But it is hard to say whether this implies that McGwire, Palmeiro and Sosa are regarded as having insufficient statistical credentials for Cooperstown even in the absence of the steroids issue. It could also be, as mentioned previously, that some writers discount a player’s statistics for steroid use but do not reject them completely, and that this discount is sufficient to push McGwire, Palmeiro, Sosa below the threshold for Hall of Fame inclusion whereas Bonds and Clemens were good enough to withstand the penalty.

The most interesting cases in the chart are two players for whom there is no hard evidence of steroid use. Jeff Bagwell was chosen for the Hall of Fame by 82 percent of writers who also picked Bonds, higher than the 75 percent threshold required for election. But he was only named on about half of ballots that excluded Bonds.

The pattern is similar for Mike Piazza, the former Mets catcher who is on the ballot for the first time. While 82 percent of voters who named Bonds also picked Piazza, only 46 percent of those who rejected Bonds did.

In other words, while a significant number of voters who rejected Bonds were willing to vote for Bagwell and Piazza, another contingent seems to be punishing these two players for mere suspicion of steroid use. This group of voters may very well be large enough to deny Bagwell and Piazza entry into the Hall of Fame when they would otherwise have made it in.

Hall of Fame voters are not making such sharp distinctions for other players on the ballot.
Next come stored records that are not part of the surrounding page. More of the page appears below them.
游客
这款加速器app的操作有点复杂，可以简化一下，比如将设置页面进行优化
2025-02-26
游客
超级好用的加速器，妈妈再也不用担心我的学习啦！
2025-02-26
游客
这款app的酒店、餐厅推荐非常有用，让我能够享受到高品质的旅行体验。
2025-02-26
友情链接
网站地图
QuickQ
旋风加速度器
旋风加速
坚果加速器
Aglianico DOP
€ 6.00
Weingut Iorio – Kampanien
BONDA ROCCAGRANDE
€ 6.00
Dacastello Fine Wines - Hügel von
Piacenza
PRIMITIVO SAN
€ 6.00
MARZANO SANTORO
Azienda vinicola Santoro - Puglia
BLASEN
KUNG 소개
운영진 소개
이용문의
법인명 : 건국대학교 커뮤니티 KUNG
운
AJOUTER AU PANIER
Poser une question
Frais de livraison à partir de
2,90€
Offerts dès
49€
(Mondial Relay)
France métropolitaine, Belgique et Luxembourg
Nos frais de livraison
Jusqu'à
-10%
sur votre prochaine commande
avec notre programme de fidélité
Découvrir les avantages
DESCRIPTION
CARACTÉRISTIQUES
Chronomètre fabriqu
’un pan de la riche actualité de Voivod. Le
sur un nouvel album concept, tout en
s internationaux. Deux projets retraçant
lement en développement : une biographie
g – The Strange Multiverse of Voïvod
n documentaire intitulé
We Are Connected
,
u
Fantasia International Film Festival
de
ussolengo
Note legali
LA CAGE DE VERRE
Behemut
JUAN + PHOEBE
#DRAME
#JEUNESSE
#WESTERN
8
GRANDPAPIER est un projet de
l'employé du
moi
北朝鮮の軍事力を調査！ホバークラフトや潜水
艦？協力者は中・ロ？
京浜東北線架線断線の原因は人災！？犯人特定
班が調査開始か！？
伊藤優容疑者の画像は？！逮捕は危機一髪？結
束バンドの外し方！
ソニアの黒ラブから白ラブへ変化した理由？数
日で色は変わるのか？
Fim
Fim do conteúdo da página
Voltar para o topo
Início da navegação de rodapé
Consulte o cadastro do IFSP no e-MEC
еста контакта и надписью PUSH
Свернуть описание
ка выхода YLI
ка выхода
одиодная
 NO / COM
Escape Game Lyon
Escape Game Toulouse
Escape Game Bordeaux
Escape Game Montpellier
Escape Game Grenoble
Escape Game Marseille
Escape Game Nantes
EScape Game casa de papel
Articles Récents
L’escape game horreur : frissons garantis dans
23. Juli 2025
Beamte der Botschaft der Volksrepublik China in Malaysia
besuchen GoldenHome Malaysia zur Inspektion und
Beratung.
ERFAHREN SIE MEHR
Bagwell’s teammate with the Houston Astros, Craig Biggio, was named on 76 percent of ballots that also included Bonds, but 70 percent of those that did not, which is not a statistically meaningful difference. Other players, like Tim Raines and Jack Morris, were slightly more likely to be named by voters who rejected Bonds than those who included him. (Hall of Fame voters are allowed to name a maximum of 10 candidates: does this imply that some voters are running out of space on their ballots, and might have more room to vote for players like Raines if they reject suspected steroid users? We will examine that issue in a separate article.)

The comparison between Bagwell and Biggio may be especially instructive. The suspicion that Bagwell used steroids seems to be based on a sort of stereotyping. Bagwell hit for significantly more power than expected based on his minor-league statistics, and grew heavier and bulkier physically. Slugging first basemen who played in the 1990s are automatically suspected of steroid use by a certain contingent of voters, while speedy middle infielders like Biggio are not.

If one were actually to look at the list of players who have been suspended for performance-enhancing drugs, it might call some of these assumptions into question. Among these players are the utility infielder Neifi Perez, who hit 64 home runs in a 12-year career, the slap-hitting outfielder Jorge Piedra, and a substantial number of pitchers. The incidence of performance-enhancing drug use seems to be fairly randomly distributed between stars and benchwarmers, players at different positions and those with different skills.

Some writers seem to think they can profile steroid users, and some otherwise-deserving players seem likely to be denied a place in Cooperstown because of it.